[Records from a dataset]
┏━━

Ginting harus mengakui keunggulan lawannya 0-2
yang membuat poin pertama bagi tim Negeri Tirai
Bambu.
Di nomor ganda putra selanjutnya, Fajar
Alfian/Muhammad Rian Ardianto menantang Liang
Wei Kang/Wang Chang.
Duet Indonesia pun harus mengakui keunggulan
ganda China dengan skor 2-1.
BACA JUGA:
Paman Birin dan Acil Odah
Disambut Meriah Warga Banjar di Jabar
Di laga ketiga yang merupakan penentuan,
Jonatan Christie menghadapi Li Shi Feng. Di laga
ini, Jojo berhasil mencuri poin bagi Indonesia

┗━━

[PROBLEM DESCRIPTION] In full and without alteration, copy the entries.

[TASK RESULT]
Ginting harus mengakui keunggulan lawannya 0-2
yang membuat poin pertama bagi tim Negeri Tirai
Bambu.
Di nomor ganda putra selanjutnya, Fajar
Alfian/Muhammad Rian Ardianto menantang Liang
Wei Kang/Wang Chang.
Duet Indonesia pun harus mengakui keunggulan
ganda China dengan skor 2-1.
BACA JUGA:
Paman Birin dan Acil Odah
Disambut Meriah Warga Banjar di Jabar
Di laga ketiga yang merupakan penentuan,
Jonatan Christie menghadapi Li Shi Feng. Di laga
ini, Jojo berhasil mencuri poin bagi Indonesia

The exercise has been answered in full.